Publicado 09 de Fevereiro de 2021 - 8h20

Por AFP

Um julgamento retumbante sobre o financiamento ilegal do Partido Popular (PP, direita), especialmente quando seu ex-líder Mariano Rajoy estava no poder, foi aberto nesta segunda-feira (8) em Madri, com a perspectiva de novas revelações constrangedoras para este partido que hoje é oposição.

Primeiro-ministro de 2011 a 2018, Rajoy, que sempre negou ter conhecimento da existência de um caixa secreto em seu partido, será testemunha durante o julgamento, que será realizado até maio.

Esse também será o caso de José Maria Aznar, outro primeiro-ministro (1996-2004) do PP, e de outros ex-dirigentes partidários.

Cinco homens estão no banco dos acusados, mas todos os olhos estão voltados para um deles, Luis Bárcenas, figura-chave neste caso de corrupção que abala o Partido Popular e seu novo líder Pablo Casado.

Ex-tesoureiro do PP de 1990 a 2009, Luis Bárcenas enviou uma carta ao Ministério Público na semana passada, na qual dizia que Rajoy estava "plenamente ciente" das "contas paralelas" do PP, mantidas no papel.

Até afirma ter mostrado a ele em 2009 alguns desses documentos durante uma reunião, acrescentando que Rajoy os havia destruído em uma trituradora, sem saber que Bárcenas tinha uma cópia.

Esta correspondência teve o efeito de uma bomba na Espanha.

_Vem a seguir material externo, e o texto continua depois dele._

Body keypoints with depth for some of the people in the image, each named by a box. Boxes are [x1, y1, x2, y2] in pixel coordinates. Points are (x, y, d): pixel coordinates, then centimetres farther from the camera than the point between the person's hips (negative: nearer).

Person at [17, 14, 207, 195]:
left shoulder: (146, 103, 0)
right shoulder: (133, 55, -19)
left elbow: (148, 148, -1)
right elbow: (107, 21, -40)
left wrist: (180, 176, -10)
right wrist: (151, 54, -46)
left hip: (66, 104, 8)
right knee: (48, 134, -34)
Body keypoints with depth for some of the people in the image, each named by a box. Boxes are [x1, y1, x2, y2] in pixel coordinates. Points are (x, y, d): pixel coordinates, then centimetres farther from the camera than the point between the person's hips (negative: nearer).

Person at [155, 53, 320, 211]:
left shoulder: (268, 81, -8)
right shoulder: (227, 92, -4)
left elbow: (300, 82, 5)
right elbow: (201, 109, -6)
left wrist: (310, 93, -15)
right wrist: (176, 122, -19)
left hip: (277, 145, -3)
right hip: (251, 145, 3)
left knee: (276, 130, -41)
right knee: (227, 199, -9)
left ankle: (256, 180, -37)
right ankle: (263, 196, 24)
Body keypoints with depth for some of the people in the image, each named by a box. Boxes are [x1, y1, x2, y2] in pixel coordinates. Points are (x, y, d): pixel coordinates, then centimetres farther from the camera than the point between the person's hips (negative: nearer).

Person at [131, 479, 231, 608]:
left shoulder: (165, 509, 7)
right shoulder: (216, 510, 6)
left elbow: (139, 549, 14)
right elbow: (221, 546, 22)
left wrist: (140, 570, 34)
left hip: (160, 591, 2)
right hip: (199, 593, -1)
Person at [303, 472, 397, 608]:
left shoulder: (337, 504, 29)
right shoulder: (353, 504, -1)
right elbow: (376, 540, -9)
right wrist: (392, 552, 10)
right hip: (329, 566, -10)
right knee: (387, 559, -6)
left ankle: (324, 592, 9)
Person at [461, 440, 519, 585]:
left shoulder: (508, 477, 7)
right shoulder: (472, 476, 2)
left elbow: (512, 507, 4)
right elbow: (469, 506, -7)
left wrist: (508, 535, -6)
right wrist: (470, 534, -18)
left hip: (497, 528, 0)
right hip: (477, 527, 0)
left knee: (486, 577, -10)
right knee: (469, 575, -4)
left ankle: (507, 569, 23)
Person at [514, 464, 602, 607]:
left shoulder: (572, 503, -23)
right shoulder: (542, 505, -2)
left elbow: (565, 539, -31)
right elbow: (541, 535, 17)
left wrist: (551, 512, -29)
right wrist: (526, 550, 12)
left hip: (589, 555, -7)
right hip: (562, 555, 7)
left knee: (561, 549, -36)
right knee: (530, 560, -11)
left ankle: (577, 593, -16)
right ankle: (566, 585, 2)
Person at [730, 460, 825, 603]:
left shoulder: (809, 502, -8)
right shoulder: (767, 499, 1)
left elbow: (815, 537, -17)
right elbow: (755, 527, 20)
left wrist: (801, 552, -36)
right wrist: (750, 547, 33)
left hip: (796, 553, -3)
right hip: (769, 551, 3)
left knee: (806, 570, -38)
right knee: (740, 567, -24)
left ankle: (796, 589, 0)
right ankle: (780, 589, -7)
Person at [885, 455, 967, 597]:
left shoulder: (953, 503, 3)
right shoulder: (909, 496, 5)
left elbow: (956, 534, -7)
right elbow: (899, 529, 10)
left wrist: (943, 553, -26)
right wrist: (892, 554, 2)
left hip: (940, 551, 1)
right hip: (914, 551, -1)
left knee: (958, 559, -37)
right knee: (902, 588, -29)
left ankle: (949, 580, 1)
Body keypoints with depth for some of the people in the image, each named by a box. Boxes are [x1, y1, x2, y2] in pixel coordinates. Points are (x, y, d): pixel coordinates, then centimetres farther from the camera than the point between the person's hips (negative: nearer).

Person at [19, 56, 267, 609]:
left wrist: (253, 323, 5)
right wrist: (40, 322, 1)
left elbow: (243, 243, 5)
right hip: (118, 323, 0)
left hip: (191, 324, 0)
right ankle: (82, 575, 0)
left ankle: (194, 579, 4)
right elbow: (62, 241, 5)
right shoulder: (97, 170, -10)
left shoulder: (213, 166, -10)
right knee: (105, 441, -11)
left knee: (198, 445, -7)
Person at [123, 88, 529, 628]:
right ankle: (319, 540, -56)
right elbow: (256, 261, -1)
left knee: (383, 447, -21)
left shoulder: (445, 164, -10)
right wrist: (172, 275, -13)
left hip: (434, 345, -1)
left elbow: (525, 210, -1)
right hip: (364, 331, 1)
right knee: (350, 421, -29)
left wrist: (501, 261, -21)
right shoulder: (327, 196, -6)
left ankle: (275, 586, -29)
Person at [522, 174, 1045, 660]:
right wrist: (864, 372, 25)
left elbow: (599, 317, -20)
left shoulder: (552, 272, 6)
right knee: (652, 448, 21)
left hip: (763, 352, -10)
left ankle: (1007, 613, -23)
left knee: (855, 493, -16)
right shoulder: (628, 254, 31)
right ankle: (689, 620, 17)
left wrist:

Uma mensagem de Rajoy a Bárcenas durante a prisão deste último em 2013 ("Luis, seja forte") já havia levantado suspeitas contra o ex-primeiro-ministro.

Condenado em 2018 em um amplo caso de corrupção denominado "Gürtel" - que levou à derrubada de Rajoy por uma moção de censura apresentada pelo atual primeiro-ministro socialista Pedro Sánchez -, Barcenas já cumpre uma pena de 29 anos de prisão.

Este primeiro julgamento, em que o PP foi condenado como pessoa moral, revelou a existência de contas paralelas do partido, alimentadas por doações em dinheiro de empresas e utilizadas, segundo o Ministério Público, para financiar a remuneração dos dirigentes da formação ou reforma de sua sede.

Bárcenas afirma, por sua vez, que Rajoy foi um dos beneficiários desse fundo.

Além disso, o ex-tesoureiro explicou em sua carta que agora está pronto para colaborar com a Justiça, tendo sido rompida a "paz" que ele disse ter selado com o PP.

Bárcenas garante que prometeu guardar silêncio sob a condição de que sua esposa, também envolvida nos casos, não fosse presa. No entanto, ela foi finalmente detida em dezembro para cumprir uma sentença de prisão de 12 anos.

Ele também expressou seu "sofrimento" por ter sido alvo de uma operação policial ilegal destinada a recuperar documentos comprometedores para o PP, um caso dentro do caso em que um ex-,inistro do Interior de Rajoy foi indiciado.

Questionado sobre a abertura deste processo muito embaraçoso para o PP, Casado, que sucedeu Rajoy à frente do partido em 2018, assegurou que os casos estavam "no passado".

Esse PP "não existe mais", disse ele nesta segunda-feira, ansioso para se distanciar desses escândalos.